For Fukuyama, the recent protests by farmers in Poland and Bulgaria over falling grain prices are a poignant reminder of how ripples in local politics can create waves on the international stage.
“There's a lot of complicated politics here that, unfortunately, is going to weaken the very solid front that existed in NATO previously,” Fukuyama explained to McFaul.
On the whole, Fukuyama believes Ukraine’s European allies will continue to find ways of supporting the country. The peaceful transfer of power from the nationalist Law and Justice party to the centrist Civil Coalition in Poland’s recent elections promises the continuation of pro-Ukrainian support from a country that has been one of Ukraine’s loudest and most proactive allies throughout the war.
Fukuyama also gives leadership credit to French President Emmanuel Macron’s who’s political stances toward Ukraine have evolved away from attempts to engage Putin in dialogue about the war in recent months.
“Macron has flipped on some of his previous positions. He’s recently become one of the people who’s really pushing to include Ukraine in the broader European landscape. In fact, he's now taken a little bit more forward position than the Biden administration, and that's encouraging,” Fukuyama says.
Fukuyama’s main worry now is the impact domestic politics in the United States will have on American support for Ukraine.
In the short term, Fukuyama is confident that Congress will find a way to pass another aid bill to Ukraine despite the departure of Kevin McCarthy from the house speakership and the resulting partisan chaos that has caused on Capitol Hill. But looking further ahead, he is less optimistic.
“Once you get into next year and the election campaign, it's going to be hard to increase that level of support. With the exception of Nikki Haley and a couple of other people who are never going to become the candidate, Trump and every other Republican have taken up an anti-Ukraine position. Unfortunately, I think there’s a ticking American time clock,” cautions Fukuyama.
It’s a concern that McFaul shares as well. Writing for MSNBC in February, he made the case in both moral and realpolitik security terms as to why all Americans have a stake in what happens in Ukraine. In his conversation with Fukuyama, he worries that a similar malaise will keep the U.S. and its allies from issuing Ukraine a formal invitation to join NATO at next year’s summit in Washington, a step McFaul and Fukuyama both support.

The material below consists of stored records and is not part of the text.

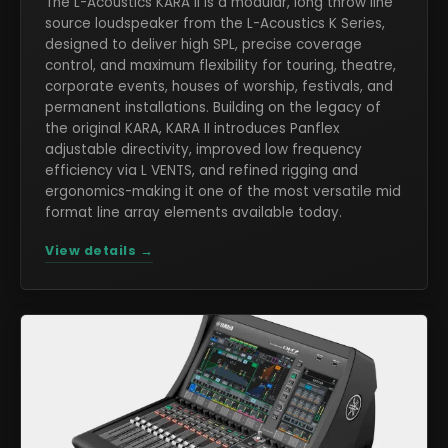
The L-Acoustics KARA II is a modular, long throw line
source loudspeaker from the L-Acoustics K Series,
designed to deliver high SPL, precise coverage
control, and maximum flexibility for touring, theatre,
corporate events, houses of worship, festivals, and
permanent installations. Building on the legacy of
the original KARA, KARA II introduces Panflex
adjustable directivity, improved low frequency
efficiency via L VENTS, and refined rigging and
ergonomics-making it one of the most versatile mid
format line array elements available today.
View details →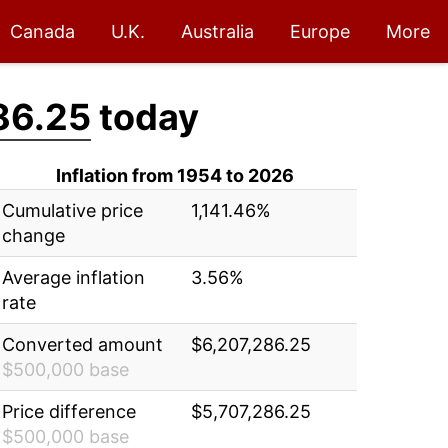
Canada
U.K.
Australia
Europe
More
86.25
today
Inflation from 1954 to 2026
Cumulative price
1,141.46%
change
Average inflation
3.56%
rate
Converted amount
$6,207,286.25
$500,000 base
Price difference
$5,707,286.25
$500,000 base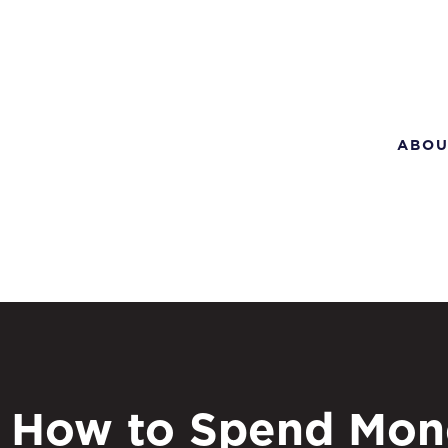
ABOU
How to Spend Mon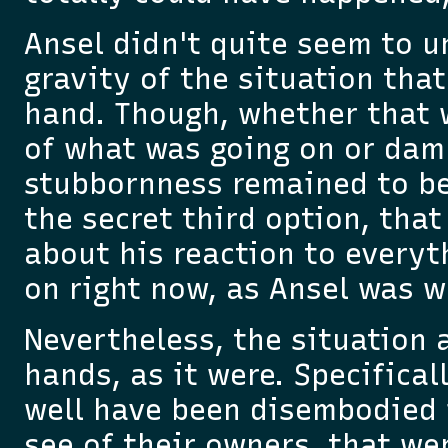
Ansel didn't quite seem to 
gravity of the situation that
hand. Though, whether that 
of what was going on or dam
stubbornness remained to be
the secret third option, that
about his reaction to everyt
on right now, as Ansel was w
Nevertheless, the situation 
hands, as it were. Specifical
well have been disembodied f
see of their owners, that we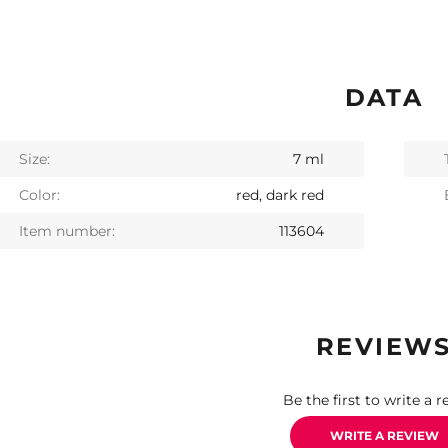
DATA
Size:
7 ml
Color:
red, dark red
Item number:
113604
REVIEW
Be the first to write a r
WRITE A REVIEW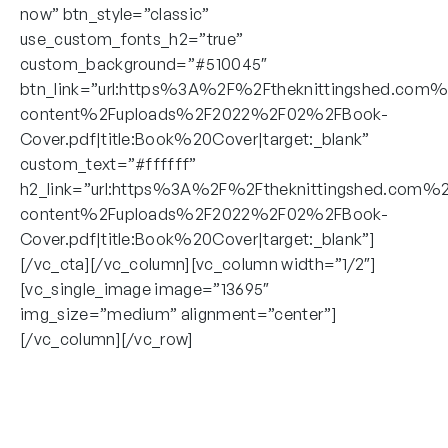
now” btn_style=”classic”
use_custom_fonts_h2=”true”
custom_background=”#510045″
btn_link=”url:https%3A%2F%2Ftheknittingshed.com
content%2Fuploads%2F2022%2F02%2FBook-
Cover.pdf|title:Book%20Cover|target:_blank”
custom_text=”#ffffff”
h2_link=”url:https%3A%2F%2Ftheknittingshed.com%
content%2Fuploads%2F2022%2F02%2FBook-
Cover.pdf|title:Book%20Cover|target:_blank”]
[/vc_cta][/vc_column][vc_column width=”1/2″]
[vc_single_image image=”13695″
img_size=”medium” alignment=”center”]
[/vc_column][/vc_row]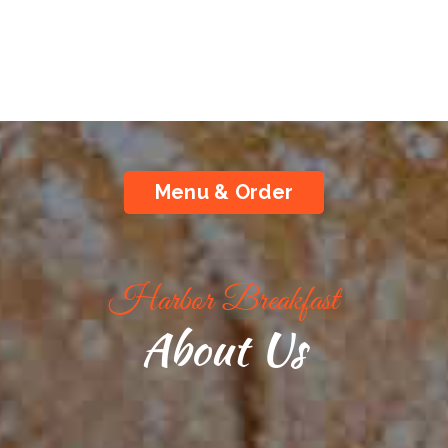
Menu & Order
Harbor Breakfast
About Us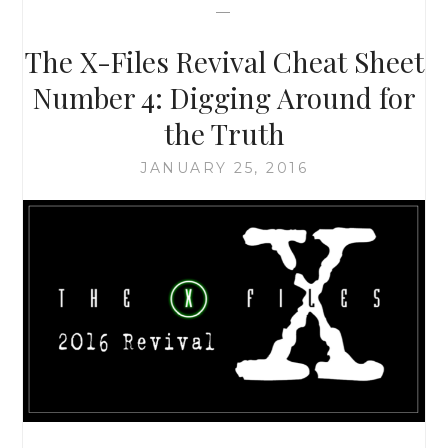
—
THAN
JUST
The X-Files Revival Cheat Sheet
ALIENS
AND
Number 4: Digging Around for
MONSTERS-
the Truth
OF-
THE-
JANUARY 25, 2016
WEEK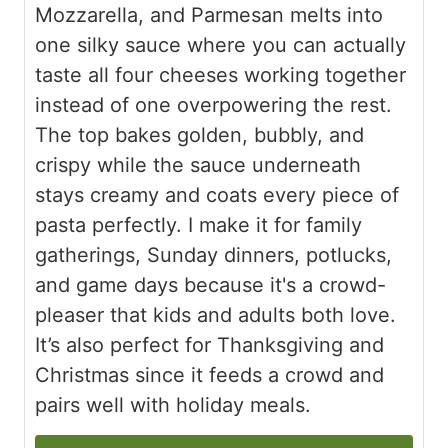
Mozzarella, and Parmesan melts into
one silky sauce where you can actually
taste all four cheeses working together
instead of one overpowering the rest.
The top bakes golden, bubbly, and
crispy while the sauce underneath
stays creamy and coats every piece of
pasta perfectly. I make it for family
gatherings, Sunday dinners, potlucks,
and game days because it's a crowd-
pleaser that kids and adults both love.
It’s also perfect for Thanksgiving and
Christmas since it feeds a crowd and
pairs well with holiday meals.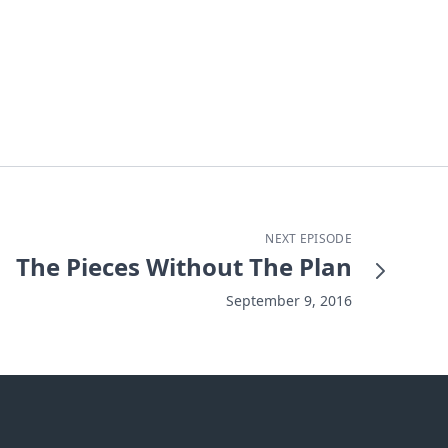
NEXT EPISODE
The Pieces Without The Plan
September 9, 2016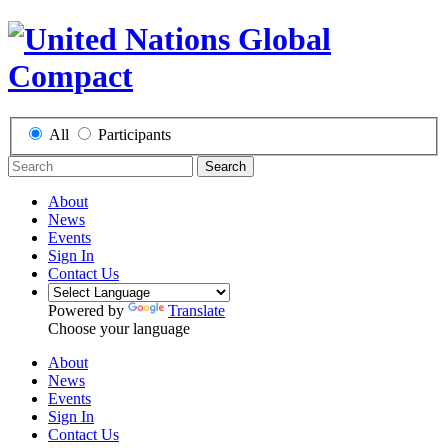
All
Participants
Search
About
News
Events
Sign In
Contact Us
Powered by
Translate
Choose your language
About
News
Events
Sign In
Contact Us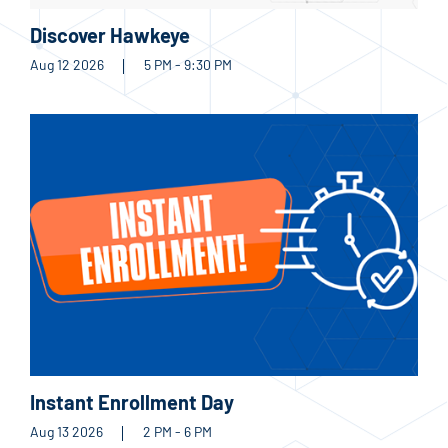
Discover Hawkeye
Aug 12 2026
5 PM - 9:30 PM
Instant Enrollment Day
Aug 13 2026
2 PM - 6 PM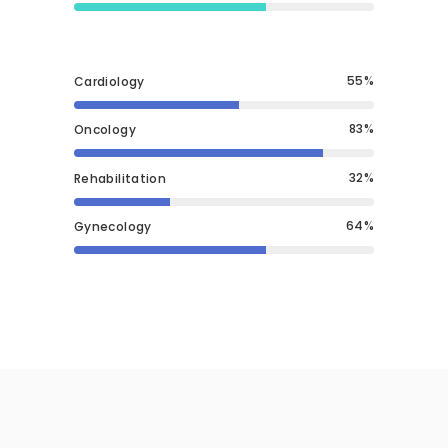
55
Cardiology
83
Oncology
32
Rehabilitation
64
Gynecology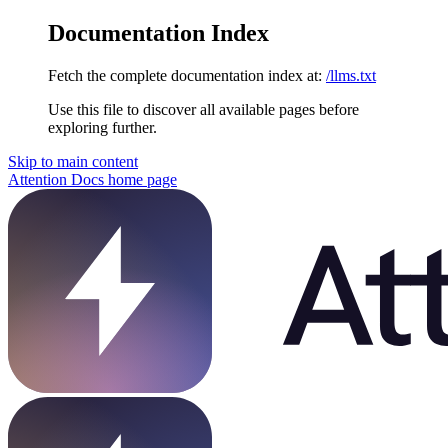
Documentation Index
Fetch the complete documentation index at:
/llms.txt
Use this file to discover all available pages before
exploring further.
Skip to main content
Attention Docs
home page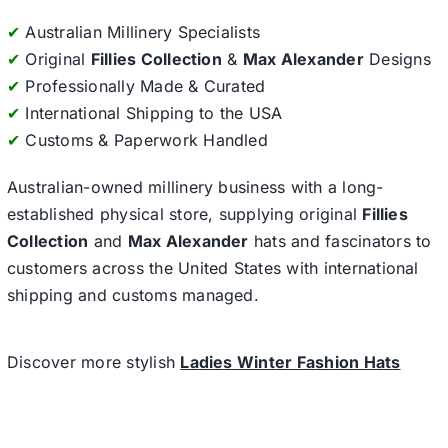
✔
Australian Millinery Specialists
✔
Original
Fillies Collection
&
Max Alexander
Designs
✔
Professionally Made & Curated
✔
International Shipping to the USA
✔
Customs & Paperwork Handled
Australian-owned millinery business with a long-
established physical store, supplying original
Fillies
Collection
and
Max Alexander
hats and fascinators to
customers across the United States with international
shipping and customs managed.
Discover more stylish
Ladies Winter Fashion Hats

Neither scholar doubts Ukraine will continue to fight for its sovereignty and independence, regardless of outside support.
“After you've lost so much, you want to just keep fighting. You don't want to negotiate with these people. After you've lost your loved ones and you've lost so much, the idea of negotiating with Russia makes Ukrainians angry. That was my biggest takeaway,” says McFaul.
For those looking for how to best support Ukraine, Fukuyama advises looking closer to home and exercising the democratic right to vote.
“The 2024 presidential election in the U.S. is going to be one of the most important elections in our history. World history could go in very, very different directions depending on the way it goes,” he cautions.